How do you detect and handle memory corruption at runtime?

Question

Accepted Answer

Memory corruption in embedded systems — caused by hardware faults (single-event upsets from radiation, aging SRAM cells, marginal voltage levels), software bugs (buffer overflows, wild pointers, stack overflow, DMA misconfiguration), or environmental stress (EMI, temperature extremes) — is insidious because it can silently alter data or code without triggering an immediate crash. Detection requires proactive runtime checks at multiple levels.

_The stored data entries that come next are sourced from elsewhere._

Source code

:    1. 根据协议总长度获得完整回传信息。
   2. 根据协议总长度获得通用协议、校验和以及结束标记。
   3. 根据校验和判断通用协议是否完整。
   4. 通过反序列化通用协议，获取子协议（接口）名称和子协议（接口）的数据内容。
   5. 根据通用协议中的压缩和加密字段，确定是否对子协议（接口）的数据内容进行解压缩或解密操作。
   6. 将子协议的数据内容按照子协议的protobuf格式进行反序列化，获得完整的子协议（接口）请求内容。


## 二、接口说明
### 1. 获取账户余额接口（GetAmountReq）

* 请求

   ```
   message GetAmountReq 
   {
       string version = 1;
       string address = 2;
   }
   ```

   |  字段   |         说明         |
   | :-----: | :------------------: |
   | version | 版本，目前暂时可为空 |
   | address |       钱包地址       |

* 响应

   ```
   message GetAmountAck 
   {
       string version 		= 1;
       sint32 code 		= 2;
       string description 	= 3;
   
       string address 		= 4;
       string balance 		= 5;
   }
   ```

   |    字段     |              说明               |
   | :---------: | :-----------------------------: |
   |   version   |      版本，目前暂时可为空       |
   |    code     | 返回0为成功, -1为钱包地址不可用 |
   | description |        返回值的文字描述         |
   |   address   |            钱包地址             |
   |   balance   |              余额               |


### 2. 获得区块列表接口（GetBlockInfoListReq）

RAM integrity testing uses algorithms like the March test (March C-, March B) that write and read test patterns to every cell in a systematic order designed to detect stuck-at faults, coupling faults, and address decoder faults. Running a full March test on the entire RAM takes time, so safety-critical systems typically test a rotating subset of RAM in each main loop iteration (a "walking" test), completing full coverage over many cycles. The key challenge is testing RAM that is in use — you must save the contents, run the test, and restore the contents, all within a critical section. For flash/ROM integrity, a CRC-32 or SHA-256 is computed over the entire code region and compared against a stored reference value. This check runs periodically (every second or every main loop iteration for high-integrity systems) and detects bit-flips in the stored program. Most MCUs with ECC on flash detect and correct single-bit errors in hardware, but the software CRC catches multi-bit errors and corruption from failed flash writes.

Stack overflow detection is critical because stack corruption produces some of the hardest-to-diagnose failures — variables on the stack are silently overwritten, causing incorrect behavior that may not manifest until much later. The MPU (Memory Protection Unit) is the most reliable mechanism: configure a guard region (typically 32-256 bytes) immediately below the stack as "no access." Any stack growth into this region triggers an immediate MemManage fault, catching the overflow at the exact instruction that caused it. Without an MPU, the stack canary pattern places a known value (like 0xDEADBEEF) at the bottom of the stack and periodically checks it — if the value has changed, the stack has overflowed. This is less reliable because the corruption might skip over the canary, but it catches most cases. For global data integrity, redundant storage with voting stores critical variables in three copies and uses majority voting on read — a single corrupted copy is outvoted. Combined with ECC RAM, MPU stack guards, periodic ROM CRC checks, and plausibility validation on all sensor inputs, these mechanisms provide defense-in-depth against memory corruption in safety-critical systems.